Research AREA: Genome Informatics And Sequencing
Clustered regularly interspaced short palindromic repeats (CRISPR) are arrays of short (ca. 30bp) DNA direct repeats (DR) arranged in an alternating fashion with spacers, which are instead different oligos, of ca. 25-70bp. CRISPR arrays have so far been reported in ca. 50% of bacteria and most archea. The spacers in the array are mobile genetic elements (MGE) which have been acquired upon bacteriophage invasions, and therefore represent a historical record of previous infections. Upstream of the CRISPR array sits a CRISPR-associate (Cas) gene: when a phage injects its DNA through the membrane, Cas genes recruit the appropriate transcribed spacer sequence from the CRISPR array. Such sequence acts as a guide to bind the complex to the viral genome and allows the Cas nuclease to produce a double-strand break, neutralising the viral threat. CRISPR-Cas is a formidable example of acquired immune response.

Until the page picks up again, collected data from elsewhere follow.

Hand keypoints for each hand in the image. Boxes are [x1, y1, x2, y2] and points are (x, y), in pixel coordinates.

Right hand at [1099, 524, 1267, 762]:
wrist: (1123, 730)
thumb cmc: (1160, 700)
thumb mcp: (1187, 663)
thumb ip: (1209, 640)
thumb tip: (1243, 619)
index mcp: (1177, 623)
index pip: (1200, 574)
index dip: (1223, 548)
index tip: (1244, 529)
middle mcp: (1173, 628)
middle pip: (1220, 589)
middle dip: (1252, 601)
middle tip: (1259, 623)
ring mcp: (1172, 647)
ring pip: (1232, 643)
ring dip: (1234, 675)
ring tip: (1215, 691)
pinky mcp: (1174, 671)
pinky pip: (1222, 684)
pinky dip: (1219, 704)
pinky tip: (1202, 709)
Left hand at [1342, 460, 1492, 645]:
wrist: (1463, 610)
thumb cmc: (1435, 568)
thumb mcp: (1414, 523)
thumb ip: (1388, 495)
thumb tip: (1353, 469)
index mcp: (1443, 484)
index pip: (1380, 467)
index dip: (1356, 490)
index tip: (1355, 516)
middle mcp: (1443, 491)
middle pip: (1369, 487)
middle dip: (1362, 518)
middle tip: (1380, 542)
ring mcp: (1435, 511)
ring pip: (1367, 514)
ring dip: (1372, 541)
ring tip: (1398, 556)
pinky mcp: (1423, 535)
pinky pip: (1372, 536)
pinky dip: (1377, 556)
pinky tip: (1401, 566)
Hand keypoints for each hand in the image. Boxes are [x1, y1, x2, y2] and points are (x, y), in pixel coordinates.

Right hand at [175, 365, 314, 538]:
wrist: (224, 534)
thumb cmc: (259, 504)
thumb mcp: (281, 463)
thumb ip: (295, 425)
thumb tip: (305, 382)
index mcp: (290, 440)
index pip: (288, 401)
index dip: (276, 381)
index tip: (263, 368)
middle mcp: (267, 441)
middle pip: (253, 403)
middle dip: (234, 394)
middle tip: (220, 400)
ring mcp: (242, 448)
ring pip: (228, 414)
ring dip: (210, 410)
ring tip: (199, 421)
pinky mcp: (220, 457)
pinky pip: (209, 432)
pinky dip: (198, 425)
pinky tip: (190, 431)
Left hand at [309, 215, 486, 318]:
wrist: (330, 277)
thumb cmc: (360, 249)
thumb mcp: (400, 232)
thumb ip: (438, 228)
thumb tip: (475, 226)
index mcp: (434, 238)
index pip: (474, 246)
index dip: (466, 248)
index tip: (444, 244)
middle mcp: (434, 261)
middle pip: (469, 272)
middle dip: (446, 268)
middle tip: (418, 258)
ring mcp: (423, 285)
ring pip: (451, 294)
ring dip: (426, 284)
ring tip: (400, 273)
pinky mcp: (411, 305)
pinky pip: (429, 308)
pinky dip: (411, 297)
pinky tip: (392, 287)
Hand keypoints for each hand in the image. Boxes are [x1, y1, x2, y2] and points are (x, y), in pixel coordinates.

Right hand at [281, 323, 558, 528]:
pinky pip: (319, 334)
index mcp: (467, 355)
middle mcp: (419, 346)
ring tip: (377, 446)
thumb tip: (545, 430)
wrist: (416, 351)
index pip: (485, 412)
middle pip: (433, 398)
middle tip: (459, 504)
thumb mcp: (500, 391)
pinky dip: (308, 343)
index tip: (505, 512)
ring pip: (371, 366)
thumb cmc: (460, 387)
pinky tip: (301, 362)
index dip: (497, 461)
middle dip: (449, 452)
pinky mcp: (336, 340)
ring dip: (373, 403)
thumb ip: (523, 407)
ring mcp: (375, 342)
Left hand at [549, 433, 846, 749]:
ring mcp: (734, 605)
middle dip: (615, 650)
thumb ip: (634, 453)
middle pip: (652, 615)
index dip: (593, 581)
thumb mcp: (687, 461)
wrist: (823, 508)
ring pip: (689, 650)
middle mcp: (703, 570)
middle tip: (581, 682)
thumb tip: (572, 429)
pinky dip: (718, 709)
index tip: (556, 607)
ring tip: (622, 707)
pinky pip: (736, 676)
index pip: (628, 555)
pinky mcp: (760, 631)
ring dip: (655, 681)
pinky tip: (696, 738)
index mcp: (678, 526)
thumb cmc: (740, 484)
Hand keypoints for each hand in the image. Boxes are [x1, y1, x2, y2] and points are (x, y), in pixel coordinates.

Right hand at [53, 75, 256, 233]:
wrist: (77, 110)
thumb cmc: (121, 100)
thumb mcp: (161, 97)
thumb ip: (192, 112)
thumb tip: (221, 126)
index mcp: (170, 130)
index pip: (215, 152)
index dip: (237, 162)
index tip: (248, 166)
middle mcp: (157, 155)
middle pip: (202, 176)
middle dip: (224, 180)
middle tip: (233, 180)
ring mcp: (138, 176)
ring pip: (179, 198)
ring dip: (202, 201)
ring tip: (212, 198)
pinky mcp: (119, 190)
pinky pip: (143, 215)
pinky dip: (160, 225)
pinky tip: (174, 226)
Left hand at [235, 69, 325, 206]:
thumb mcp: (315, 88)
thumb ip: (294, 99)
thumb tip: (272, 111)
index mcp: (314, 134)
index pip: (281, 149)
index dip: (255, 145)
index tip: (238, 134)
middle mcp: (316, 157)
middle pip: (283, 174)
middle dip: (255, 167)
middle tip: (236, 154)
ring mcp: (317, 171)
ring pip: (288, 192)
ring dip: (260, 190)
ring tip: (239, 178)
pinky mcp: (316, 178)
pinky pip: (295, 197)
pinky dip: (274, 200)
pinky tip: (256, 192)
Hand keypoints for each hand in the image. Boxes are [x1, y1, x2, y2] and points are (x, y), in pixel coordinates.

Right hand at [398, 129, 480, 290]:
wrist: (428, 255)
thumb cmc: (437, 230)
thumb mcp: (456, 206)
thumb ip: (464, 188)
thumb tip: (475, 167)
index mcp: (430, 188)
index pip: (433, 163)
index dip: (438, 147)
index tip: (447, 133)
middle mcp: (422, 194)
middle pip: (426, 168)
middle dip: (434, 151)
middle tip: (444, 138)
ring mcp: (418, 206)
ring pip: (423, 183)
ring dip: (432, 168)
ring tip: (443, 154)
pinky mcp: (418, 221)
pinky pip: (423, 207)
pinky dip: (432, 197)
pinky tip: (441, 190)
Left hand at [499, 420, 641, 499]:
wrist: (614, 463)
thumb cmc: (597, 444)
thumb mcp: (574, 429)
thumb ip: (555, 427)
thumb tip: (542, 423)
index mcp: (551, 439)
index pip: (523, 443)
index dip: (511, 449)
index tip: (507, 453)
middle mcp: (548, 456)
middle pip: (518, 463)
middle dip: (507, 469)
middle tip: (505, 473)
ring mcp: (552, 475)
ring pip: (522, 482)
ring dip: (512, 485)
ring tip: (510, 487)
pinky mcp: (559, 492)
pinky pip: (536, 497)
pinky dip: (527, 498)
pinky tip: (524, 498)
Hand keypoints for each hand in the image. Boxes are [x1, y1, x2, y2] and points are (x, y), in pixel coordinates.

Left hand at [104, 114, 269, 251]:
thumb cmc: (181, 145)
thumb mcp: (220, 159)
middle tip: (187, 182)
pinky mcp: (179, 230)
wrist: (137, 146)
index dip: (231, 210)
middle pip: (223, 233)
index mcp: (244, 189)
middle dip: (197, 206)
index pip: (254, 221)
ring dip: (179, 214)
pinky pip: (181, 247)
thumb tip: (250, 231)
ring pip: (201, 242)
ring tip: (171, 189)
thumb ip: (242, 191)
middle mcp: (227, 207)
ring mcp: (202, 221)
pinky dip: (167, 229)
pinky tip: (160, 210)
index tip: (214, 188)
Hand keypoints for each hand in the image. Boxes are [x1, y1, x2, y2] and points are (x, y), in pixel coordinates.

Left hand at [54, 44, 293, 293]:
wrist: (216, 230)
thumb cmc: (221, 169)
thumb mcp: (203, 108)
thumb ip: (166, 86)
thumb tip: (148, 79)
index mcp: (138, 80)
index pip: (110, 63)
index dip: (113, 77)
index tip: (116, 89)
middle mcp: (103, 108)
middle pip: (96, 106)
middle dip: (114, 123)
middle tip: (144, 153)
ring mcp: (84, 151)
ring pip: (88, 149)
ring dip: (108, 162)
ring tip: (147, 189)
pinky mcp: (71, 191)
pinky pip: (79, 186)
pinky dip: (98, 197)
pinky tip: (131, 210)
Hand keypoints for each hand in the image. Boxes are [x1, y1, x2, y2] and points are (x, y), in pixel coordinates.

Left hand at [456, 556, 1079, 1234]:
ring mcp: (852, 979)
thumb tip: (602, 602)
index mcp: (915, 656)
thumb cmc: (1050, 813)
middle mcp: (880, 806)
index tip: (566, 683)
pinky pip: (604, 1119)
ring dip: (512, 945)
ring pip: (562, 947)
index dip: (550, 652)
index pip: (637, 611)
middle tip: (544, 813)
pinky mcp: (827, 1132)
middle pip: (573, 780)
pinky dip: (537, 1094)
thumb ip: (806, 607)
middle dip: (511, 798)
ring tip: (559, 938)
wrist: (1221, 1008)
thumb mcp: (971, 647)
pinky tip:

In the context of genome sequencing, CRISPR research efforts have been based on short reads and, to date, the potential of long-read sequencing technologies for CRISPR-Cas applications has not been throughly assessed.
Our research group, established in September 2021 and led by Dr Giancarlo Russo, intends to fill such a gap in the CRISPR-Cas field, with particular focus on sequencing full-length CRISPR arrays, elucidating their interplay with methylation patterns and systematically investigating the off-target effects of CRISPR-Cas -based epigenetic.